──────── Data records
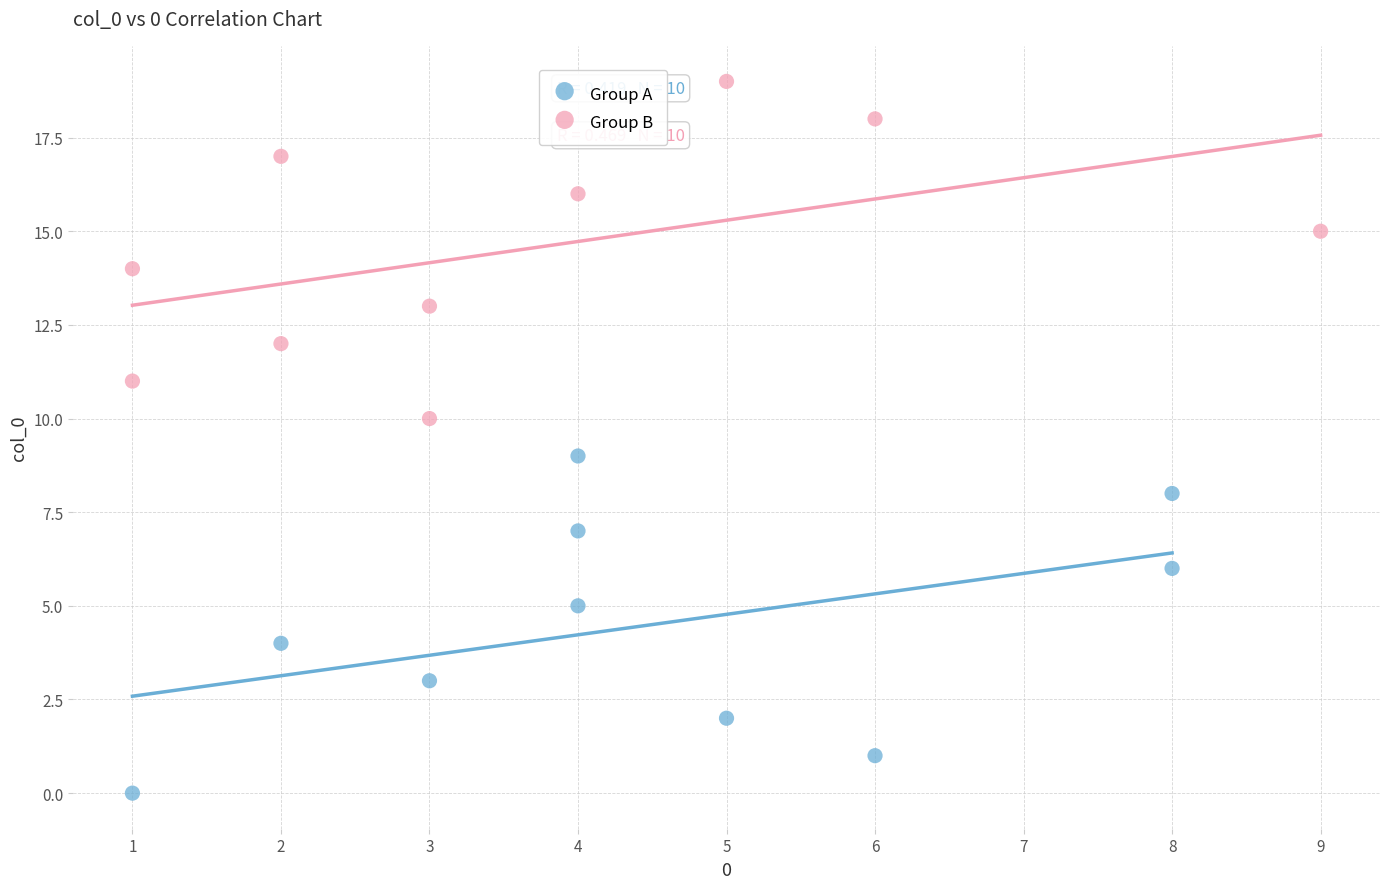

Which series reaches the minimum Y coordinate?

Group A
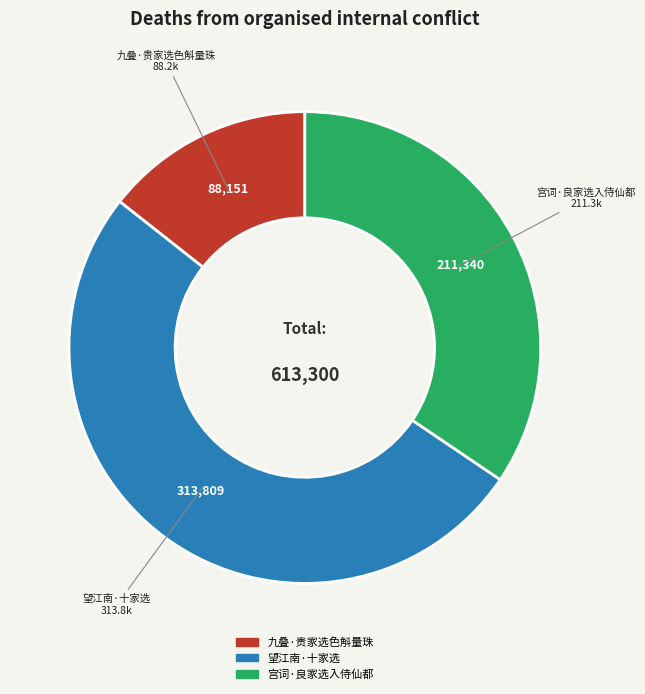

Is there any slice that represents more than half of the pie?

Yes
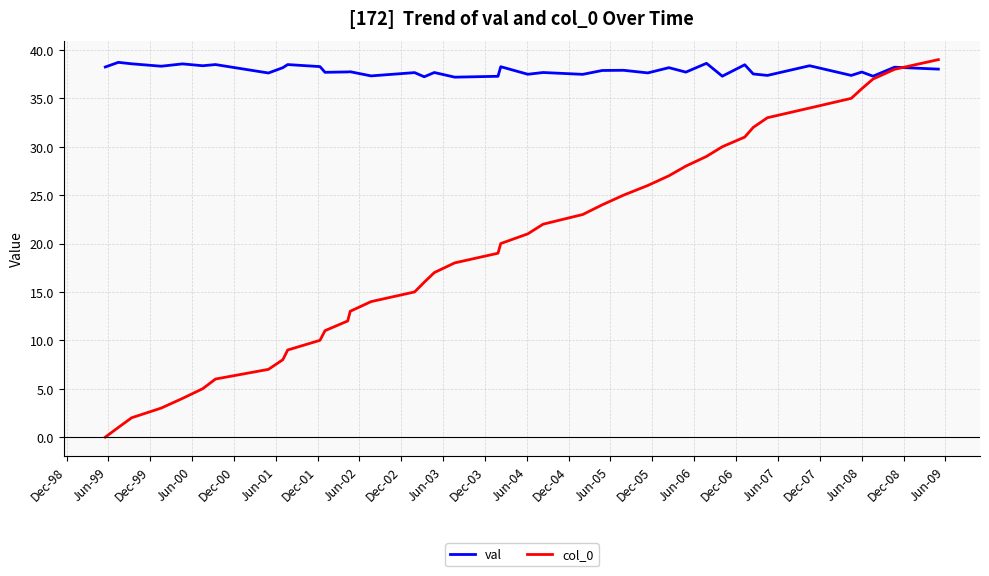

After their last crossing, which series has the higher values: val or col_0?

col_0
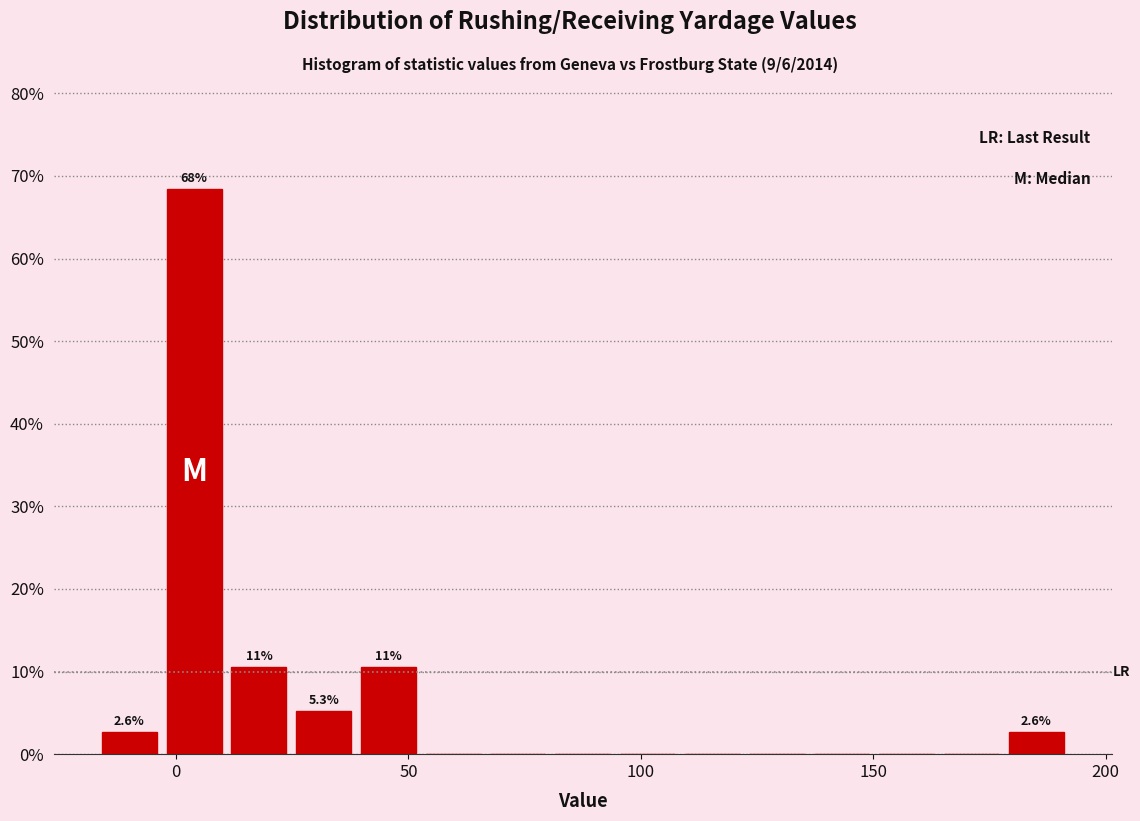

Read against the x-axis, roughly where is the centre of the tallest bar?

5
────────────────
──────── Data records
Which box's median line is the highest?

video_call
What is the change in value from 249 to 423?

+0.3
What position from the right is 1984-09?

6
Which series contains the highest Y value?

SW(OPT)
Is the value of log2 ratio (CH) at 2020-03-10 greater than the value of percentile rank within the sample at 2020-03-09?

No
────────────────
Extract every line from the items above that contains the string "highest".

▶ Completed task:
Which box's median line is the highest?
Which series contains the highest Y value?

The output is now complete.